Рабих когда-то полагал, что иметь стоит только безупречный вариант чего угодно. Он был перфекционистом. Если на машине появлялись царапины, у него пропадала всякая радость водить ее, если в комнате было не прибрано, он места себе не находил, если его любимая чего-то в нем не понимала, все отношения становились шарадой. Ныне «вполне хорошее» становится вполне хорошим. Он замечает, как появляется интерес к определенного сорта новостям о мужчинах среднего возраста. Сообщалось об одном парне из Глазго, который бросился под поезд, набрав множество долгов и будучи пойман на измене своей женой. Другой въехал на автомобиле в море возле Абердина после какого-то скандала в соцсетях. В конце концов не так уж и много нужно, это Рабих понимает: всего несколько ошибок – и вдруг оказываешься в царстве катастроф. Несколько оборотов диска, при достаточном давлении извне – и он тоже был бы на все способен.
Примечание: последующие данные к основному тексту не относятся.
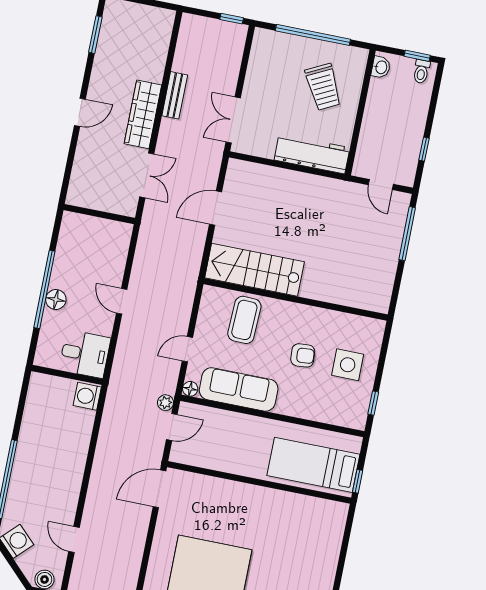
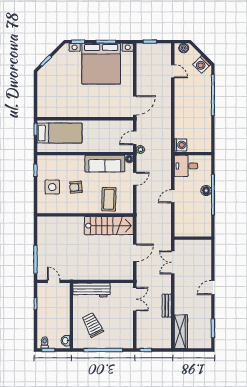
wardrobe: (143, 114) -> (181, 332), moved
door: (122, 301) -> (173, 196), swing flipped

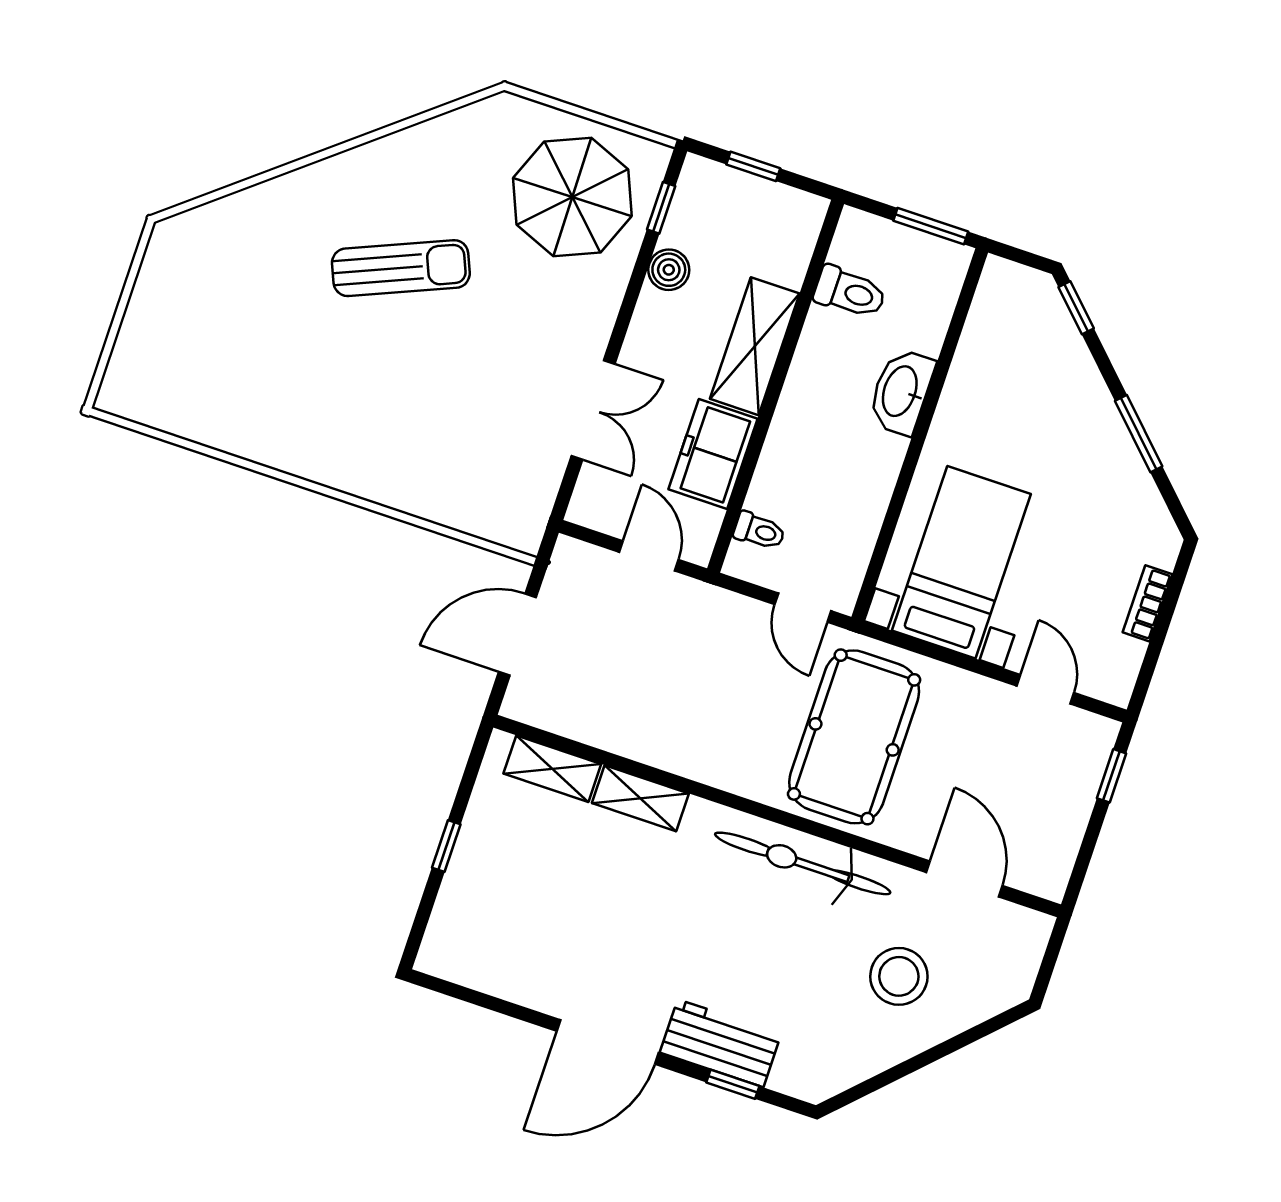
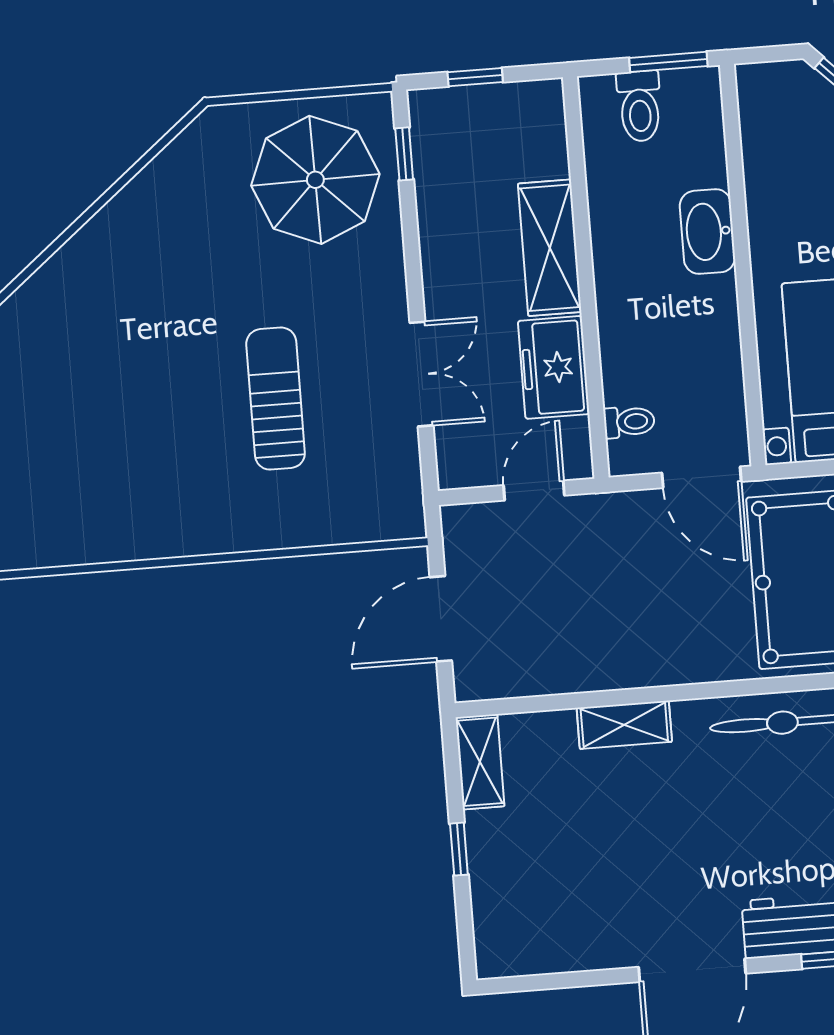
sun lounger: (401, 268) -> (276, 399), moved, turned -67
boiler: (669, 270) -> (437, 210), removed
toilet: (850, 292) -> (640, 106), moved, turned 90
door: (649, 556) -> (534, 490), hinge flipped
door: (803, 608) -> (702, 477), width x1.38
shelving: (552, 769) -> (480, 762), moved, turned 90

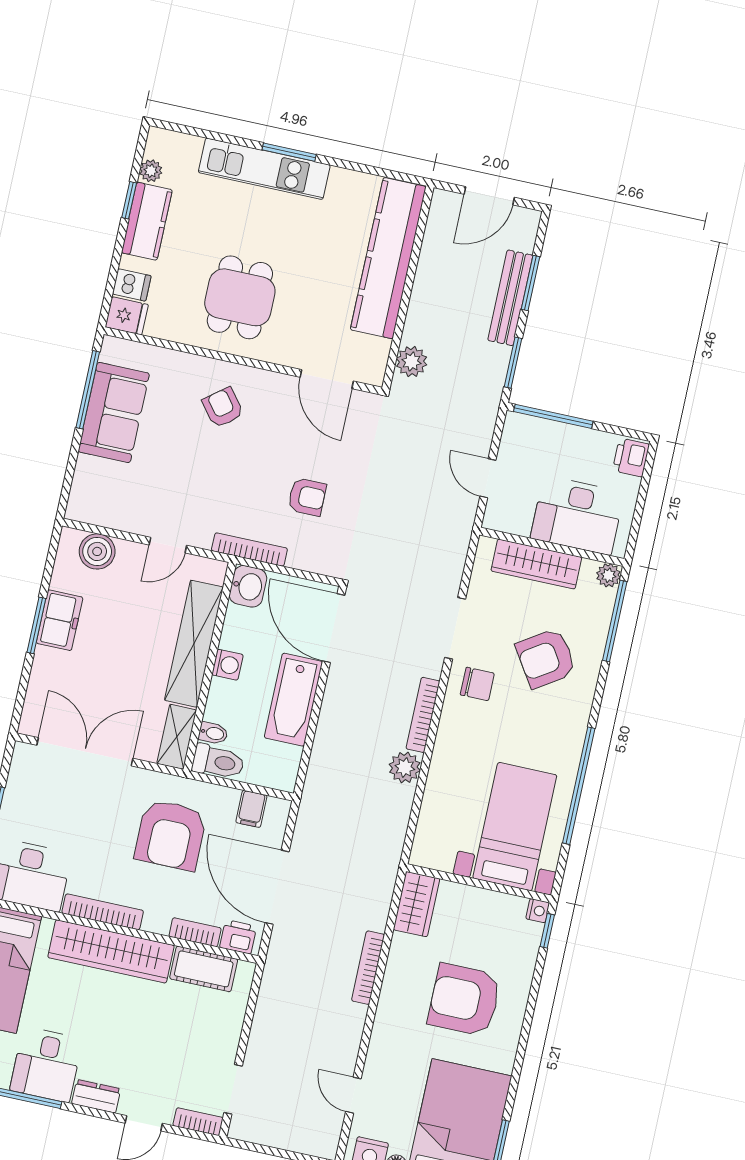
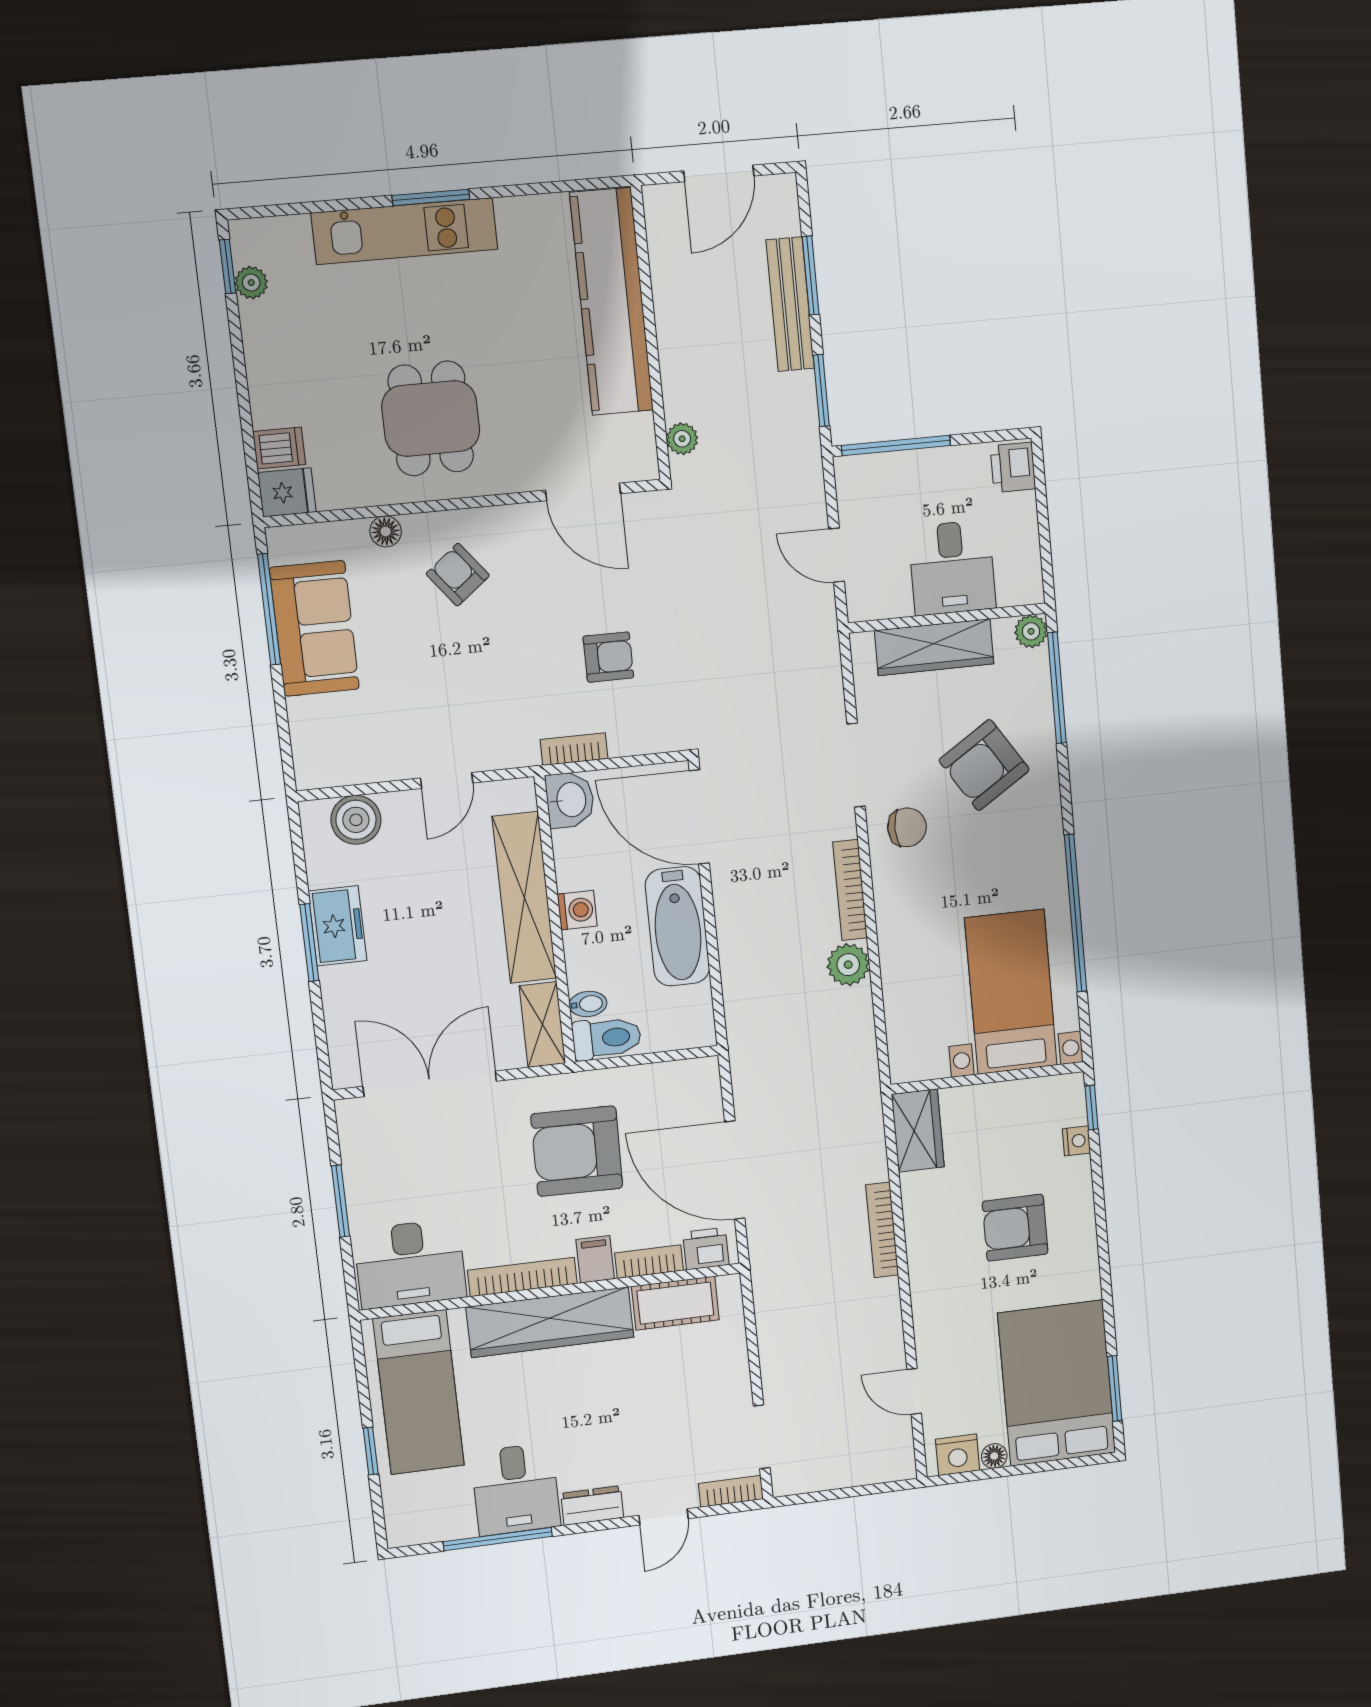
window: (129, 200) -> (228, 266), moved
kitchen counter: (147, 221) -> (270, 354), removed
plant: (412, 362) -> (682, 439), width x0.73, depth x0.73
floor lamp: (184, 363) -> (386, 531), added
desk: (577, 515) -> (952, 568), width x0.73
bookcase: (249, 549) -> (574, 749), width x0.64
filing cabinet: (251, 809) -> (595, 1259), moved, turned 180
armchair: (171, 835) -> (577, 1151), turned 91
nightstand: (538, 911) -> (1077, 1141), moved
armchair: (464, 1000) -> (1015, 1228), width x0.73, depth x0.73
То, что позволяет ему считать самого себя здравомыслящим, всего лишь своего рода хрупкая синтетическая улыбка фортуны, однако он знает: если жизнь по-настоящему захочет испытать его, то он будет очень востребован на рынке, чтобы все закончилось катастрофой.

В такие времена, когда он еще не просыпается окончательно и уже не совсем спит, а бродит по промежуточным зонам сознания (в два-три часа ночи), он чувствует, какое множество образов и случайных воспоминаний содержит его мозг, и все в ожидании его внимания, когда улягутся остальные неурядицы: обрывки поездки в Бангкок восемь лет назад, сюрреалистический вид деревень в Индии после ночи, прилипшей к иллюминатору самолета; холодный выложенный плиткой пол ванной в доме, где они семьей жили в Афинах; первый в его жизни снегопад на отдыхе в восточной Швейцарии; серое небо, нависшее над полем, где он гулял, в Норфолке; коридор, ведущий к плавательному бассейну, в университете; ночь, проведенная в больнице с Эстер, когда ей делали операцию на пальце… Логика чего, может, и истаяла, но ни одна картинка по-настоящему никогда не пропадала.